Sepulveda-Vildosola, A.C., Betanzos-Cabrera, Y., Lastiri, G.G., Rivera-Marquez, H., Villasis-Keever, M.A., Del Angel, V.W., … Lopez-Aguilar, E. (2008). Palonosetron hydrochloride is an effective and safe option to prevent chemotherapy-induced nausea and vomiting in children. Archives of Medical Research, 39, 601–606.

To evaluate the efficacy and safety of palonosetron for management of chemotherapy-induced nausea and vomiting (CINV) in pediatric patients

Prior to every chemotherapy cycle, patients were randomized to receive either 0.25 mg palonosetron 30 minutes before chemotherapy or 8 mg/m² IV ondansetron every 8 hours. Patients or guardians used a self-administered questionnaire to record emetic events and intensity of nausea during the next seven days. They also were asked to record secondary effects of palonosetron.

• The study involved 50 cycles of chemotherapy.
• The actual number of patients was not reported.
• The study consisted of 16% patients aged 72 months or less and 84% of patients between 72 months and 16 years.
• The study group was 69% male and 31% female.
• Patients had multiple types of cancer, with the most frequent diagnosis being osteosarcoma. 
• Chemotherapy regimens included etoposide, ifosfamide, cisplatin, carboplatin, epirubicin, cyclophosphamide, adriamycin, or irinotecan.
• Study participants who had received previous chemotherapy ranged from 42%–88%. Those who had experienced CINV with previous chemotherapy ranged from 36%–80%.

The study was conducted at a single site in Mexico.

All patients were in active treatment and pediatric.

This was a randomized, single-blind comparative study.

The authors developed a questionnaire for patients to record emesis and nausea intensity.

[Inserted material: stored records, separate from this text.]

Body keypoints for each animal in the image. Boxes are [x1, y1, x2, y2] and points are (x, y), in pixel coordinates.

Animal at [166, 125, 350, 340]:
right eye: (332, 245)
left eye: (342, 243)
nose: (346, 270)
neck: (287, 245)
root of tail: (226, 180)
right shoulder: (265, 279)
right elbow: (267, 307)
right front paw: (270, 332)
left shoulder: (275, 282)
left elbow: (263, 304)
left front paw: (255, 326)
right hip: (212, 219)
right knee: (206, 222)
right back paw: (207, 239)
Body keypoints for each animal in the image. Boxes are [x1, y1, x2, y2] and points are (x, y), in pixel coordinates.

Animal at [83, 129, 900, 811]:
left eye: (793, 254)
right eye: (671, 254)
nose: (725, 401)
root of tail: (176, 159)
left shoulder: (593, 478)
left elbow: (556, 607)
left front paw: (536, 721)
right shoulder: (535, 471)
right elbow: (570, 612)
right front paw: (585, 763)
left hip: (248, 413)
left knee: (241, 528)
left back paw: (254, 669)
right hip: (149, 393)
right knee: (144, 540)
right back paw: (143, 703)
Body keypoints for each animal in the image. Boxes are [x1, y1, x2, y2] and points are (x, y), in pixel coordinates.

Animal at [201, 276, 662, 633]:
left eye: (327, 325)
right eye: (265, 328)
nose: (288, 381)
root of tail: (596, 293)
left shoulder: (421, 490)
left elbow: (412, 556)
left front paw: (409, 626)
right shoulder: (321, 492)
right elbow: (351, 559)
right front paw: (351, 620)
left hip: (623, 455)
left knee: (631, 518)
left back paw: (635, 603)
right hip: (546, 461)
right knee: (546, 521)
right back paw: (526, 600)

Nausea was defined as absent, mild (decrease in oral intake), or intense (no oral intake).

• Complete control of nausea and vomiting was reported in a significantly higher proportion of cycles with palonosetron during the first three days (p < 0.001); however, on day 4, a higher percentage of cycles with ondansetron reported complete control (p = 0.002).
• From days 4–7, a higher proportion of cycles with palonosetron were associated with less nausea, but these differences were not statistically significant.
• Reduction in nausea was greater in patients older than 72 months (p = 0.000).
• As used in this study, treatment with palonosetron cost $111 USD, compared to $250–$284 USD for the ondansetron regimen.
• No clinically significant adverse effects were reported.

Palonosetron appears to be safe and effective in pediatric patients. A regimen with single-dose palonosetron may be less expensive than multiple-dose ondansetron.

• No appropriate control group was included.
• The study was not designed as a true crossover trial, and analysis was done by chemotherapy cycle, rather than by patient.
• Age groupings for subgroup analysis were very broad, given the maximum age inclusion criteria.
• Actual individual patient demographics were not clear in this report.
• Nausea was defined according to oral intake, rather than the actual experience of the symptom. Although actual symptoms may be difficult to evaluate in very young children, many patients of the age groups would be expected to be able to express actual symptoms.
• Although analysis was done according to prevalence of complete control, complete control as used in this study was not defined.
• No adherence to diary documentation was reported.

Palonosetron may be effective in this population, and single-dose palonosetron regimens may be a cost-effective alternative to multiple-day treatments. Improved symptom measurement methods in pediatric patients are worth exploring.